Now she was finding out that there were all sorts of matters which were neither right nor wrong, about which she had to decide. At present she was tormented with a longing to share in the joy and in the lives of Keefe and Mary Cecily. Something in them called to her. Their quick gayety, their sudden sadnesses, their caring about pictures and poetry more than they did about food or work, or sleep, or any usual, dutiful thing, made them seem the very kin of her soul. She couldn’t account for it. It was merely a fact. She began to understand that there might have been something of the sort in her own poor little mother. When she took to wandering the roads with a cheap “show” perhaps it was not merely necessity, but some half-formed dream of wildness and gayety and art that had led her on. She too had loved the night and laughter and dancing, singing and pictures. Not anything evil—Oh, no, on the contrary, only happily, brightly good things, things that lightened the heart and set the brain moving so that glittering little thoughts shone in it like stars in the night.

The Carsons, gentle and kind, formal and polite, were Azalea’s tried and trusted friends; the McBirneys, generous and loving, lived in the inner chamber of her heart; Annie Laurie was a gallant girl and her own true friend; but the soft gay laughter of Keefe and Mary Cecily was as fairy bells in her ears, and that night she could hear nothing else, it seemed—not even the voices of the dear old friends—for the tinkling of them.

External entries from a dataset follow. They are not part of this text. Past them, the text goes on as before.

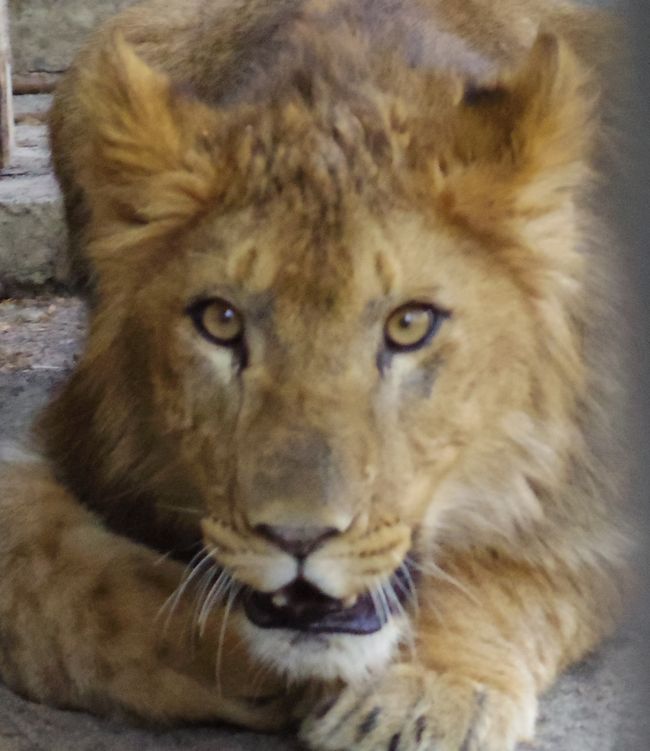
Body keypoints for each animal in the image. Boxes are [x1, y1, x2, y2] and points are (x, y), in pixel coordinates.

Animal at [0, 0, 628, 748]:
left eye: (409, 325)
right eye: (221, 321)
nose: (298, 538)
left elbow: (517, 570)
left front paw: (424, 694)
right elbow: (48, 583)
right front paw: (241, 659)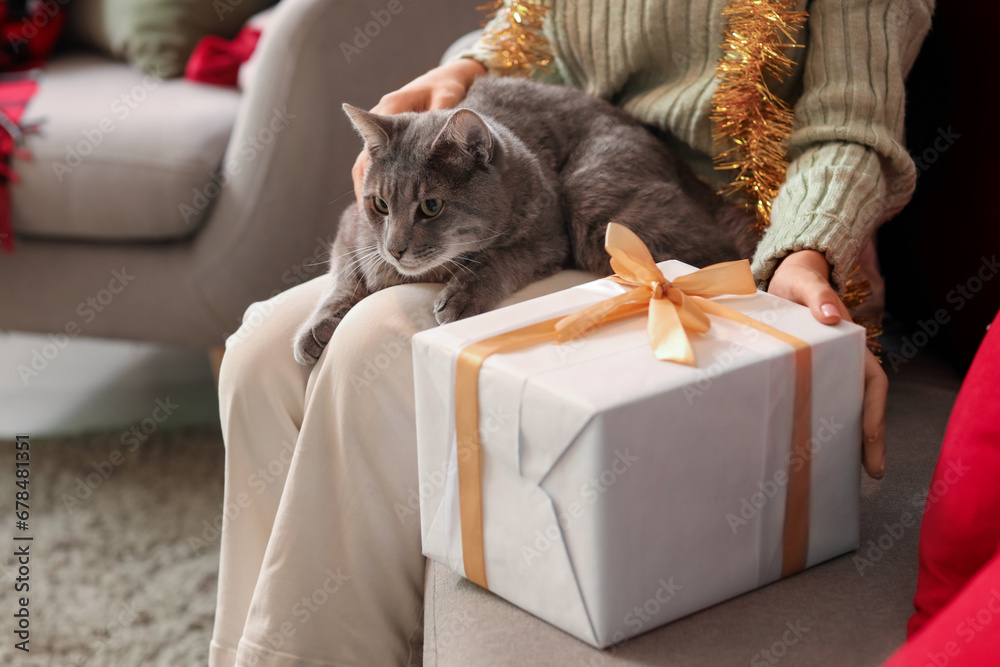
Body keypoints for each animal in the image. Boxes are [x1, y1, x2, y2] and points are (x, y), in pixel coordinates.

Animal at [292, 76, 752, 368]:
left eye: (431, 207)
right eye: (380, 205)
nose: (395, 249)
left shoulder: (548, 239)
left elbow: (501, 259)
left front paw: (463, 295)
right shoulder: (350, 228)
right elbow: (342, 277)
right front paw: (317, 326)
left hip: (590, 201)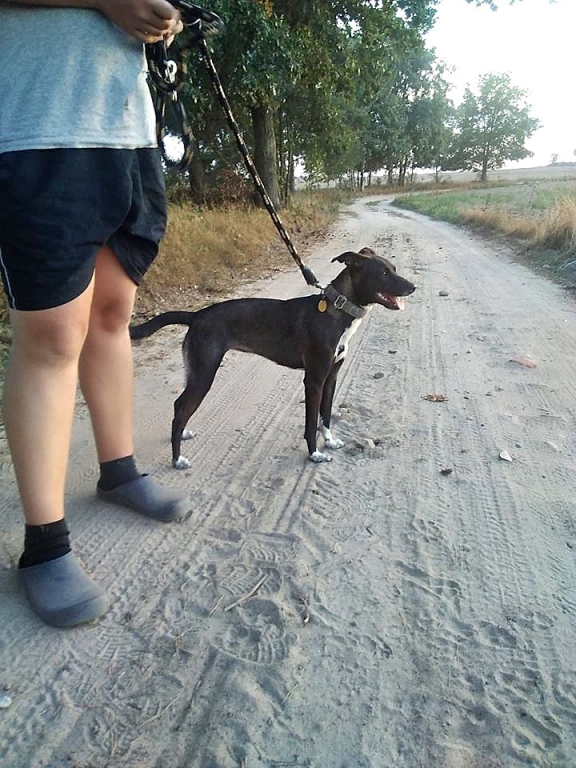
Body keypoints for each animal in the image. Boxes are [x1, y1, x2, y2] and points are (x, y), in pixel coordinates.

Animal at [130, 247, 416, 468]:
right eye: (383, 273)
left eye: (393, 268)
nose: (413, 287)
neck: (336, 311)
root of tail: (196, 315)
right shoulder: (313, 380)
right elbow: (311, 422)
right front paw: (314, 454)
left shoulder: (331, 378)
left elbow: (325, 414)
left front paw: (330, 441)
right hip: (204, 372)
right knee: (181, 409)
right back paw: (177, 459)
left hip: (197, 371)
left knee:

So, very stiff, very straight, very miserable, she lay upon her edge of the bed and counted the hours. Carin, soft as a kitten, curled down well in the center of the mattress and slept as babies sleep.

“What’s come over me?” demanded Azalea of herself. “Haven’t I any heart? Haven’t I any sense? Can’t I see anybody else happy without being jealous of them? Am I an Everlasting Pig?”

Haughty and remote stars do not answer questions like that. Along in the latter part of the night Azalea fell asleep with the question hanging in the fast-chilling air. When she awoke, the day was already bright, and outside the door sounded the voice of Miles McEvoy making arrangements to carry Mary Cecily and Keefe to Rowantree Hall.

Azalea sprang out of bed with decision. Her lips were set in a hard little line.